Can you copy the stretch of the data from the line containing "state / province: Jalisco" through the end, character for character?

Dataset items
— Begin —
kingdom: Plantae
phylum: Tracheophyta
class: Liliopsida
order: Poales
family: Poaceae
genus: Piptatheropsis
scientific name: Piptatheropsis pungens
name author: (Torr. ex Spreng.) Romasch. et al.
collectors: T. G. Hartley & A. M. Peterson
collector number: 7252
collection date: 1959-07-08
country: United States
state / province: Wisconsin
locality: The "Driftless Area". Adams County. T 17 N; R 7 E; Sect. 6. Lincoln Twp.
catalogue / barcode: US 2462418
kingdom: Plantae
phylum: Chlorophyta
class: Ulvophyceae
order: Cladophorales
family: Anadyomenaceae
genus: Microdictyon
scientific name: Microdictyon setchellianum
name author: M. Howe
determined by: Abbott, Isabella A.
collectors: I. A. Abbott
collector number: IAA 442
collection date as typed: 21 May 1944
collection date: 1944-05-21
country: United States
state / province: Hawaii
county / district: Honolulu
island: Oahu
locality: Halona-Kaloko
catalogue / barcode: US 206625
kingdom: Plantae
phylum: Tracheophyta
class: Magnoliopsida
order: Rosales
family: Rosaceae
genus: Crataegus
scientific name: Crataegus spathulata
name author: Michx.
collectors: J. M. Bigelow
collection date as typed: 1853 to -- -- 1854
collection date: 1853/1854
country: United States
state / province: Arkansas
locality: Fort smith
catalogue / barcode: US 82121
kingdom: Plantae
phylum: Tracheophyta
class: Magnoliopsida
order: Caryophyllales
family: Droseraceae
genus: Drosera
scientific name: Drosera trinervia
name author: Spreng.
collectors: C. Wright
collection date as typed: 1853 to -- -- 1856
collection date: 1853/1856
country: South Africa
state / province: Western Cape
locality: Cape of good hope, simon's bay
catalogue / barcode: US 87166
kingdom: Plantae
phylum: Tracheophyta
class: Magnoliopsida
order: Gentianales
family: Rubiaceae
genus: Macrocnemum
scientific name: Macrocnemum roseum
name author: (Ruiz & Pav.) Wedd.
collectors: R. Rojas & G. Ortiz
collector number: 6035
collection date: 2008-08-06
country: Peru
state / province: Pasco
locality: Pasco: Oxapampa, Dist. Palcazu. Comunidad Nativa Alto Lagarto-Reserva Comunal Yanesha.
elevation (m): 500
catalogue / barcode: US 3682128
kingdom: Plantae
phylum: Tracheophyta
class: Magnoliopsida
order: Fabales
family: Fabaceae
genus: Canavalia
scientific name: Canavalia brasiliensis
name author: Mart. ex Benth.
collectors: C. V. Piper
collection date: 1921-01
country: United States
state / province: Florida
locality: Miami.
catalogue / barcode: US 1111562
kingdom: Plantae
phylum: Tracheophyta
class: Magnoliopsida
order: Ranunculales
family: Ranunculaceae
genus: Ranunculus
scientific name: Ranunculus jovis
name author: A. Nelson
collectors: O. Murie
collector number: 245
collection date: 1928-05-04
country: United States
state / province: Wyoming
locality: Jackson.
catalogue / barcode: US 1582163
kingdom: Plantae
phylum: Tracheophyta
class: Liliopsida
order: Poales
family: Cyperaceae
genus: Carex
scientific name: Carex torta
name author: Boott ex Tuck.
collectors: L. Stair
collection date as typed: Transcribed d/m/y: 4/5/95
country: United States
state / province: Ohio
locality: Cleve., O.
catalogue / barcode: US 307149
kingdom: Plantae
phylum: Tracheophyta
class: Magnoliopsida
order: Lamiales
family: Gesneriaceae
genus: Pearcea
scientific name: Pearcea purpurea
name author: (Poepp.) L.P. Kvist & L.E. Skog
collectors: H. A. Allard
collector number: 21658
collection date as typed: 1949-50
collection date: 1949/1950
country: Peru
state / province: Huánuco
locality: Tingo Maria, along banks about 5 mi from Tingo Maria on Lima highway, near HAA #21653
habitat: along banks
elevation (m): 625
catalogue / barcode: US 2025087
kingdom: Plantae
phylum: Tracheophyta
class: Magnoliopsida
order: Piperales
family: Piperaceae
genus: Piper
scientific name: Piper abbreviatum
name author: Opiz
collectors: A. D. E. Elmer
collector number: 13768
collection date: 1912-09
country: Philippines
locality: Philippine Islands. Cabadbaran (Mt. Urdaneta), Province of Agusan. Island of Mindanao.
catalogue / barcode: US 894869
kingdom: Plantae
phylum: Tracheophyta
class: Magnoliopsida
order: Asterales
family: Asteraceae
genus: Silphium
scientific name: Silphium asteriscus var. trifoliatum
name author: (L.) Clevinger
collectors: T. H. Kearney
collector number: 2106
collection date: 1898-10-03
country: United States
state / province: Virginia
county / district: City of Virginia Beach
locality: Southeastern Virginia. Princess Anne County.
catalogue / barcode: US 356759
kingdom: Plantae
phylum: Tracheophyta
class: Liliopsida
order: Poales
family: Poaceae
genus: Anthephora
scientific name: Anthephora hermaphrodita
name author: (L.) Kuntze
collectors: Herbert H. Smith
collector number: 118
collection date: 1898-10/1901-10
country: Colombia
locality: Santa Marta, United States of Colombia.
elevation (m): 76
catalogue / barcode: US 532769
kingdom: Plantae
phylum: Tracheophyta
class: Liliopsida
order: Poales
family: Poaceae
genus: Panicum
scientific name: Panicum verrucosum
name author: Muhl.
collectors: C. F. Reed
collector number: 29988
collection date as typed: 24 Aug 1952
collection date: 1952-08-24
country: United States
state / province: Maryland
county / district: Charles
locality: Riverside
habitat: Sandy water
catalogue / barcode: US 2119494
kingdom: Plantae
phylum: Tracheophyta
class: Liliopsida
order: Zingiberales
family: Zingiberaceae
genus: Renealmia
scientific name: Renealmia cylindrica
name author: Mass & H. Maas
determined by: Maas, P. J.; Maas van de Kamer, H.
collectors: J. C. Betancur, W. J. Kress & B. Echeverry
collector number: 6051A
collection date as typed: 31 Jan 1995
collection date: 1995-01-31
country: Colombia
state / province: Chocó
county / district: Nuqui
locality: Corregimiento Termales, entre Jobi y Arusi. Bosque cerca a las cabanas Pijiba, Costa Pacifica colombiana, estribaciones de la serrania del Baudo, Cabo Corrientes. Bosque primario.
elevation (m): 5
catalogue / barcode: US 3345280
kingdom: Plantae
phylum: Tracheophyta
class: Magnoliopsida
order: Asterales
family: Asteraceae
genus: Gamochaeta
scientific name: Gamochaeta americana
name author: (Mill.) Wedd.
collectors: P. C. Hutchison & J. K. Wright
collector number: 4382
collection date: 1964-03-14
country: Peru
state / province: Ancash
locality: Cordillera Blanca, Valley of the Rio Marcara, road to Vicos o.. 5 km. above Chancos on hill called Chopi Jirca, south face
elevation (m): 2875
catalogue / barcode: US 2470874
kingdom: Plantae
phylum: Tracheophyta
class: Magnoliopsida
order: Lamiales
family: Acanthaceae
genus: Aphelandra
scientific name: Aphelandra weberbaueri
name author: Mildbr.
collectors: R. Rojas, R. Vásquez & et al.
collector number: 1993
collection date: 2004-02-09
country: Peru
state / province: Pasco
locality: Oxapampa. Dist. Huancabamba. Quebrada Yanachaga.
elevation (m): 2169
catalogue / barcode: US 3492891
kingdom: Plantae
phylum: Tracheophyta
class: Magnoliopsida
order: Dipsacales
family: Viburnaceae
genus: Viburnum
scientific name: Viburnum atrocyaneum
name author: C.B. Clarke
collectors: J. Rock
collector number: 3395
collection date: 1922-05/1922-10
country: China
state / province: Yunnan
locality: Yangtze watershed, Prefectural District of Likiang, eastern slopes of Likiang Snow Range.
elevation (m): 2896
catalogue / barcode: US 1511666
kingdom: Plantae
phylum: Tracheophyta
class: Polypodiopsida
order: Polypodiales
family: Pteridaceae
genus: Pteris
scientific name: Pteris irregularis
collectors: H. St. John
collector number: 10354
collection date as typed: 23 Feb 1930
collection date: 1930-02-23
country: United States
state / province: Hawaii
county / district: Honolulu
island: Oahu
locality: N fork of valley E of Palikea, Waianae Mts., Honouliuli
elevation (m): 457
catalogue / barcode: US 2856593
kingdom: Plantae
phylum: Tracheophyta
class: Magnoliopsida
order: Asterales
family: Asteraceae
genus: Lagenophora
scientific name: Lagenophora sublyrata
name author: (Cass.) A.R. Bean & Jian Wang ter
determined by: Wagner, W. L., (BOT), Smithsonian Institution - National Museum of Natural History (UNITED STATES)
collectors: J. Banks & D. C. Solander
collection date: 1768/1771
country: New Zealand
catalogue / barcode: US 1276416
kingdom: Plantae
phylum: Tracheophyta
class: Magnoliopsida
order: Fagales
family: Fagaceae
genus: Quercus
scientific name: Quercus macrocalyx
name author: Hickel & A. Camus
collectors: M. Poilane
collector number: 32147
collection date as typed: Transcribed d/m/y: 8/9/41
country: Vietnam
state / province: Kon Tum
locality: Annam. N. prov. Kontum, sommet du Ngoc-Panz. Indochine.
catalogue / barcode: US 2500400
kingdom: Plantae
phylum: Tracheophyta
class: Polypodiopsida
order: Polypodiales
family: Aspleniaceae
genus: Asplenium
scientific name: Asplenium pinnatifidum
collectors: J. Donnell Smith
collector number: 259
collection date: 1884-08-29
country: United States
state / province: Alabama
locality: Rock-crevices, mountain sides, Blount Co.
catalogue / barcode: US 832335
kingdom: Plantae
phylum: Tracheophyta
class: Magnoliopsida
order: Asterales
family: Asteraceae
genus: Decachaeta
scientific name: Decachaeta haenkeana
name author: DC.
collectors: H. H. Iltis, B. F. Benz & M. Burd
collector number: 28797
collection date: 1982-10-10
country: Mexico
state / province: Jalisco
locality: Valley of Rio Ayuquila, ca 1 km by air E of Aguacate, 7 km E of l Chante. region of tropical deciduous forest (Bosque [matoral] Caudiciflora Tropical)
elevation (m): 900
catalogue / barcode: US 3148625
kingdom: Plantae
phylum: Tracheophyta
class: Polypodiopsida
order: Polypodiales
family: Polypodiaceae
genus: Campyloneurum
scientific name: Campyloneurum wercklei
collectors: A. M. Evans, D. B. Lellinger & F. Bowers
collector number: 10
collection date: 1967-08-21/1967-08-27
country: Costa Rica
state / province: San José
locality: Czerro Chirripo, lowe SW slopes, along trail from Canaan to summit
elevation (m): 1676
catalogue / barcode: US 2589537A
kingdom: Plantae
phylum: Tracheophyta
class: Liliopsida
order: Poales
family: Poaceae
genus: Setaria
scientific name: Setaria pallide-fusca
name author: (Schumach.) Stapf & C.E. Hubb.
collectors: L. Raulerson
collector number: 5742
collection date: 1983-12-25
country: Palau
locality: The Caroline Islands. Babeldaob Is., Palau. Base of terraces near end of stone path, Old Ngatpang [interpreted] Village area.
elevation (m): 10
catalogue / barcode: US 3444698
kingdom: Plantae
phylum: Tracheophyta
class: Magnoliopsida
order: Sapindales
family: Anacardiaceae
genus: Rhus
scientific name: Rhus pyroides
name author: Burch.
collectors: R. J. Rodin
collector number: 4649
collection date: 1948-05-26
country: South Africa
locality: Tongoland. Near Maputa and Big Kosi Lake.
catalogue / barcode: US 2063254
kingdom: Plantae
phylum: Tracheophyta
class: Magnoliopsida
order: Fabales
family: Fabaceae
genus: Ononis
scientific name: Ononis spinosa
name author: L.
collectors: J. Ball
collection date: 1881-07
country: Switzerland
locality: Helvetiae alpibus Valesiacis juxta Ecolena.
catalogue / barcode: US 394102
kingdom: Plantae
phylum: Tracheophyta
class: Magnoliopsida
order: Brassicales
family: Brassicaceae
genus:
— End —
▶ [Answer to the task]:
state / province: Jalisco
locality: Valley of Rio Ayuquila, ca 1 km by air E of Aguacate, 7 km E of l Chante. region of tropical deciduous forest (Bosque [matoral] Caudiciflora Tropical)
elevation (m): 900
catalogue / barcode: US 3148625
kingdom: Plantae
phylum: Tracheophyta
class: Polypodiopsida
order: Polypodiales
family: Polypodiaceae
genus: Campyloneurum
scientific name: Campyloneurum wercklei
collectors: A. M. Evans, D. B. Lellinger & F. Bowers
collector number: 10
collection date: 1967-08-21/1967-08-27
country: Costa Rica
state / province: San José
locality: Czerro Chirripo, lowe SW slopes, along trail from Canaan to summit
elevation (m): 1676
catalogue / barcode: US 2589537A
kingdom: Plantae
phylum: Tracheophyta
class: Liliopsida
order: Poales
family: Poaceae
genus: Setaria
scientific name: Setaria pallide-fusca
name author: (Schumach.) Stapf & C.E. Hubb.
collectors: L. Raulerson
collector number: 5742
collection date: 1983-12-25
country: Palau
locality: The Caroline Islands. Babeldaob Is., Palau. Base of terraces near end of stone path, Old Ngatpang [interpreted] Village area.
elevation (m): 10
catalogue / barcode: US 3444698
kingdom: Plantae
phylum: Tracheophyta
class: Magnoliopsida
order: Sapindales
family: Anacardiaceae
genus: Rhus
scientific name: Rhus pyroides
name author: Burch.
collectors: R. J. Rodin
collector number: 4649
collection date: 1948-05-26
country: South Africa
locality: Tongoland. Near Maputa and Big Kosi Lake.
catalogue / barcode: US 2063254
kingdom: Plantae
phylum: Tracheophyta
class: Magnoliopsida
order: Fabales
family: Fabaceae
genus: Ononis
scientific name: Ononis spinosa
name author: L.
collectors: J. Ball
collection date: 1881-07
country: Switzerland
locality: Helvetiae alpibus Valesiacis juxta Ecolena.
catalogue / barcode: US 394102
kingdom: Plantae
phylum: Tracheophyta
class: Magnoliopsida
order: Brassicales
family: Brassicaceae
genus:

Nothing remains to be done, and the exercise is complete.